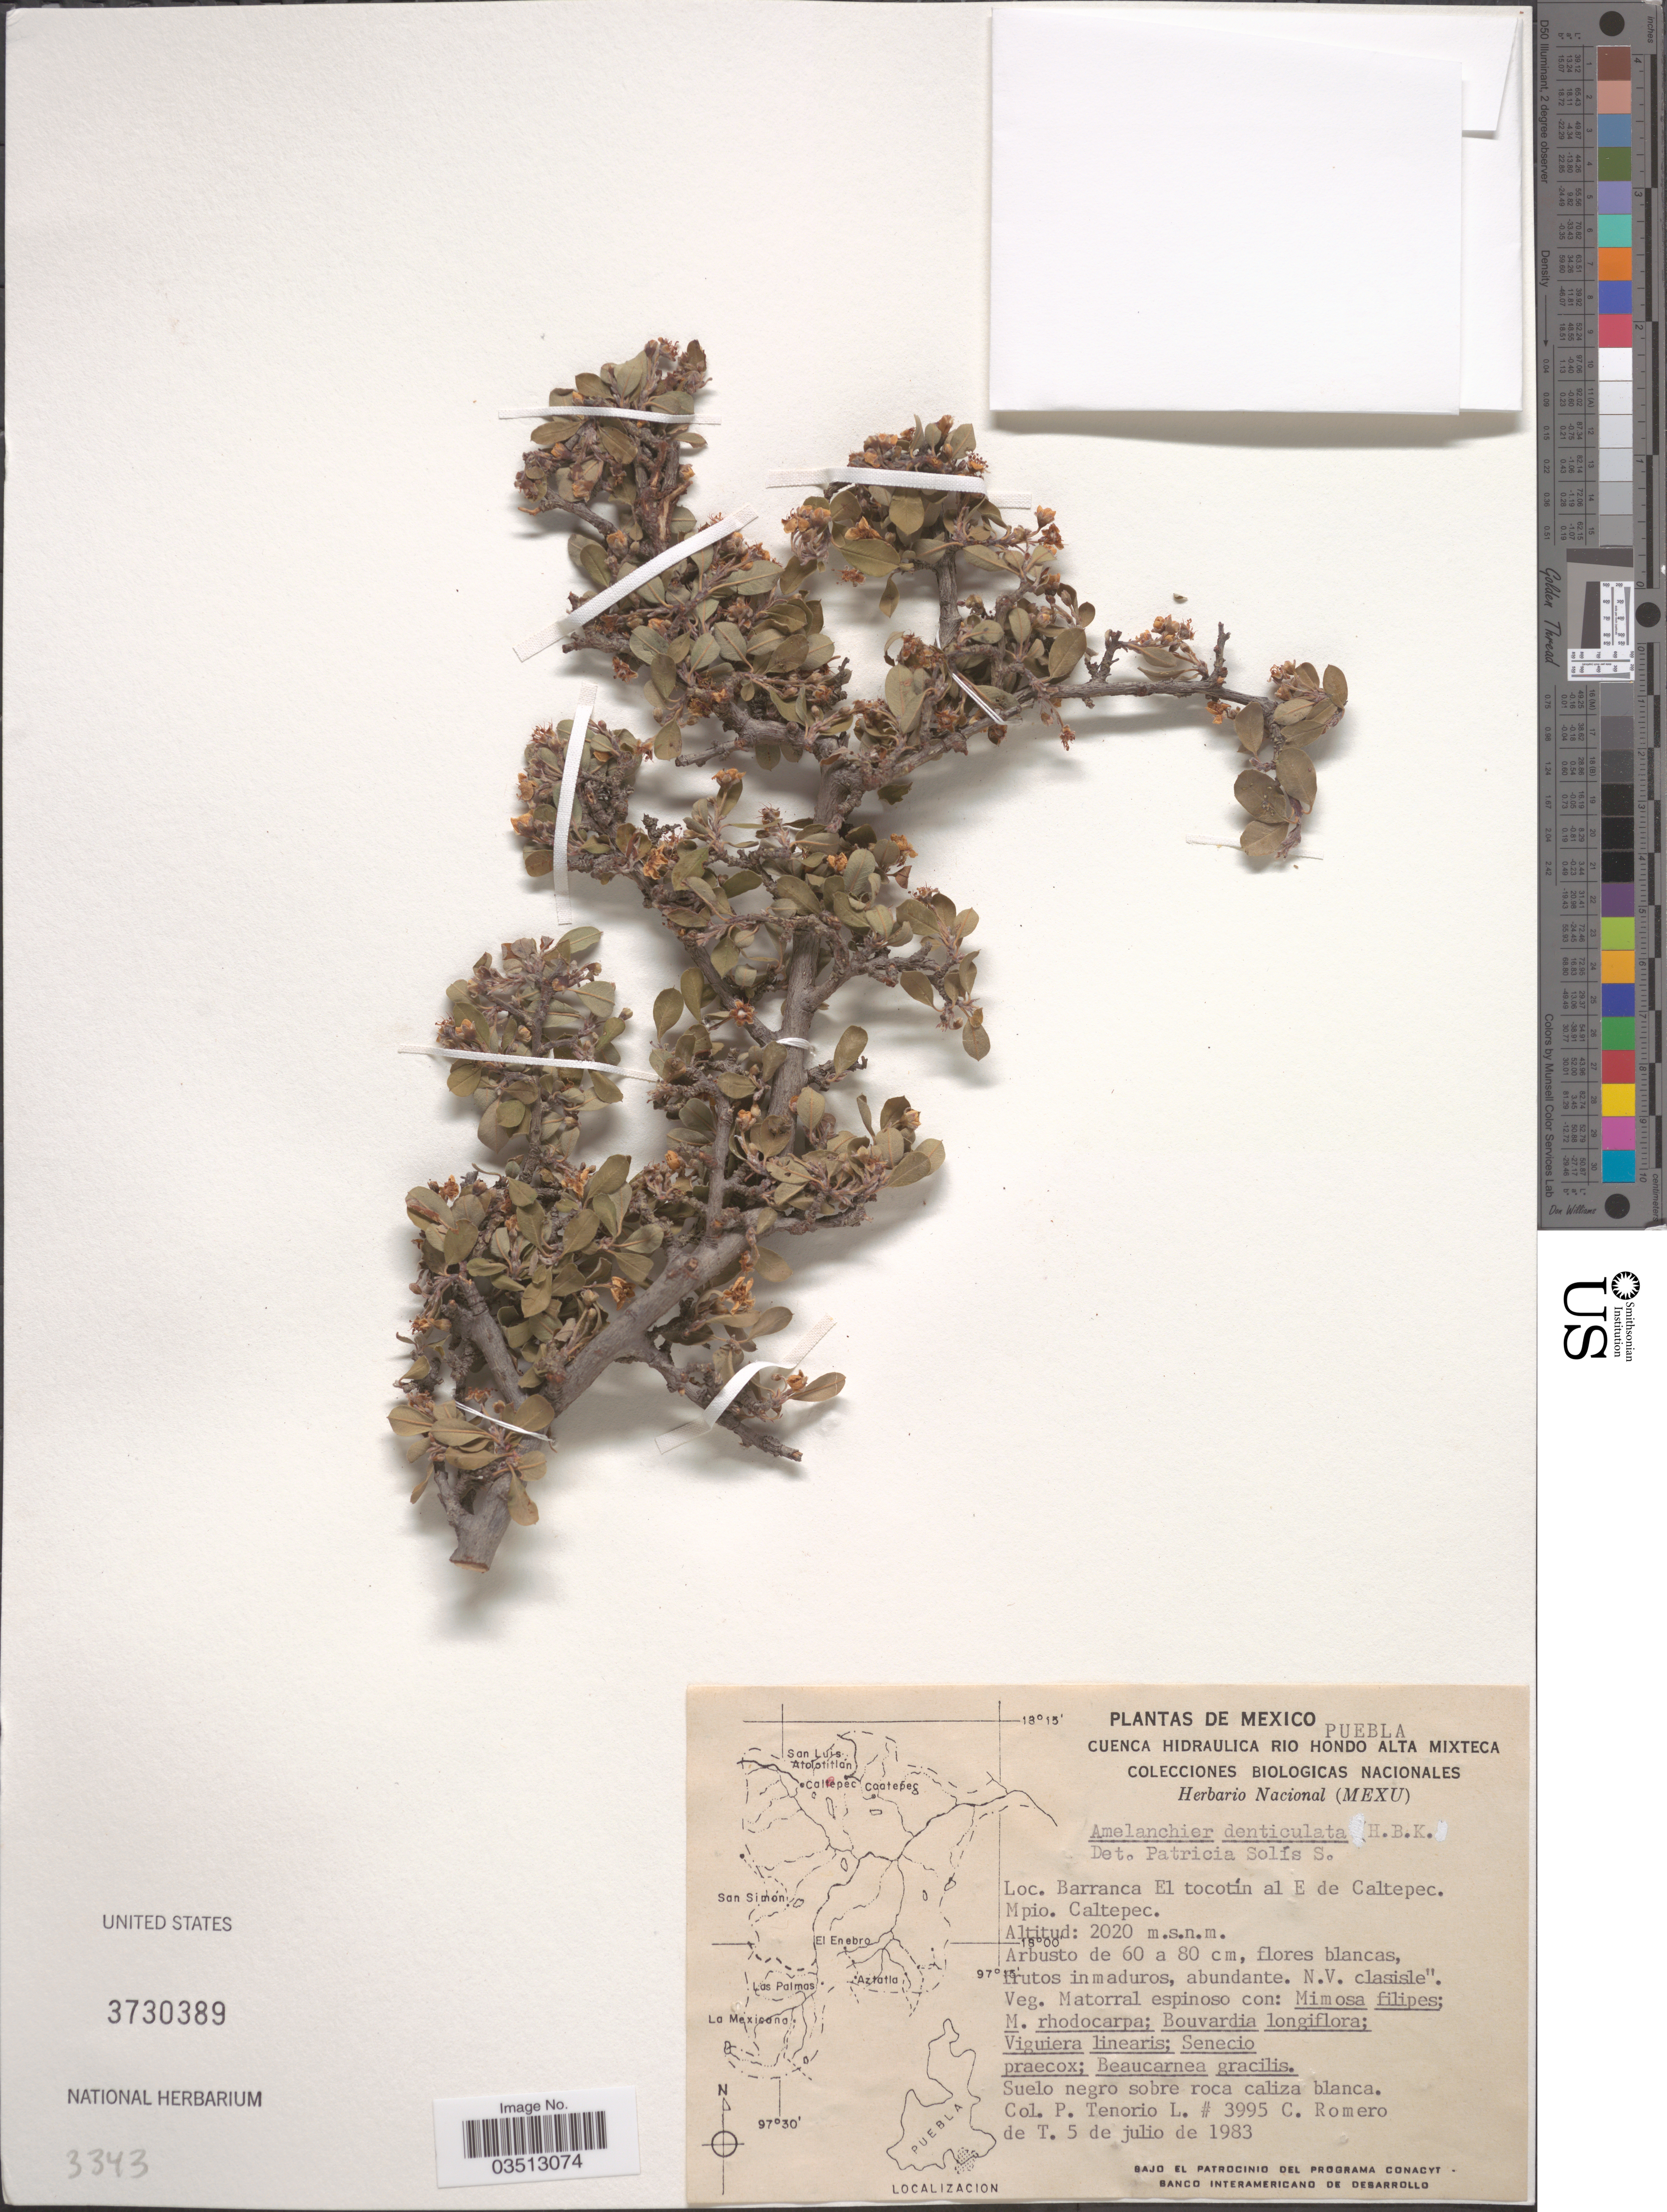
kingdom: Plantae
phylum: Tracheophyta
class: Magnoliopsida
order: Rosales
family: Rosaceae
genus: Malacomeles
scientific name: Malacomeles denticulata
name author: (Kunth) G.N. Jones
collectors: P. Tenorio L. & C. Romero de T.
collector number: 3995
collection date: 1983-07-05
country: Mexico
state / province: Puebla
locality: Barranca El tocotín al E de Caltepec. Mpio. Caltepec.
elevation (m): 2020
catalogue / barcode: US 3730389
* * *
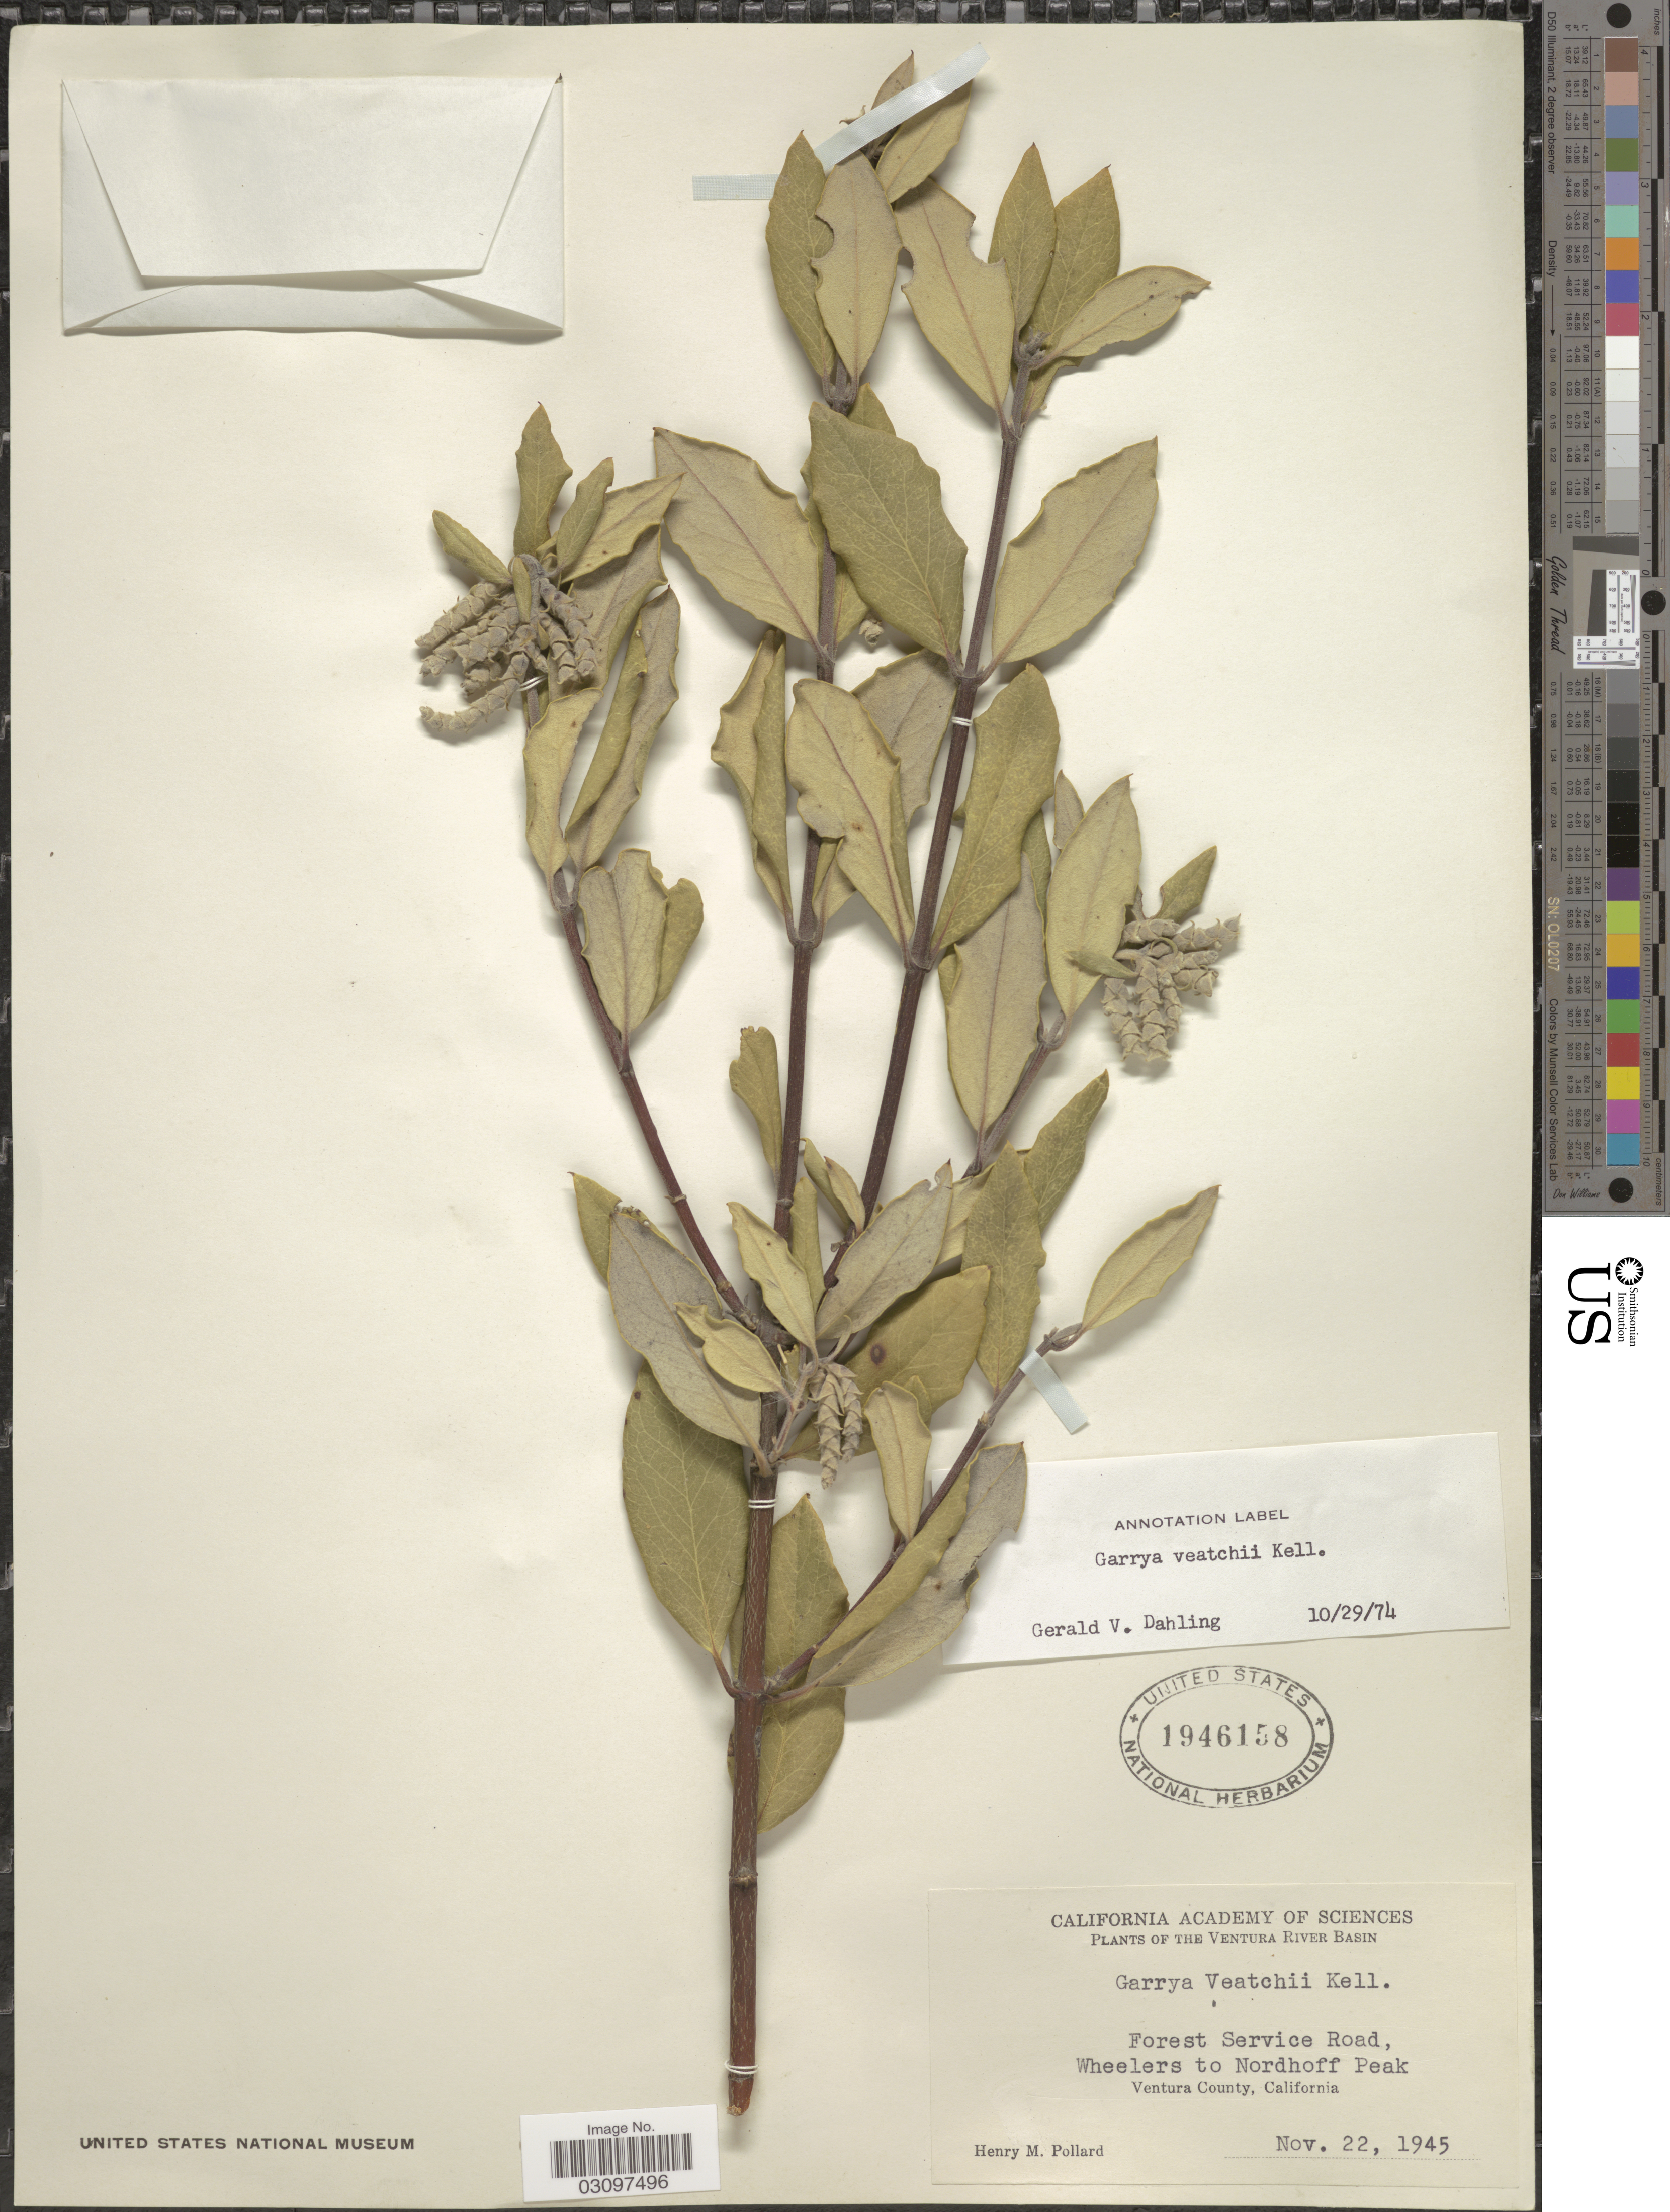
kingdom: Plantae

§ **WHAT IS ASKED**
Rename "locality" to "site" in the stretch from the line containing "collectors: P. Tenorio L. & C. Romero de T." through the line containing "elevation (m): 2020", and give back only those lines, with nothing else changed.

§ **EXERCISE OUTPUT**
collectors: P. Tenorio L. & C. Romero de T.
collector number: 3995
collection date: 1983-07-05
country: Mexico
state / province: Puebla
site: Barranca El tocotín al E de Caltepec. Mpio. Caltepec.
elevation (m): 2020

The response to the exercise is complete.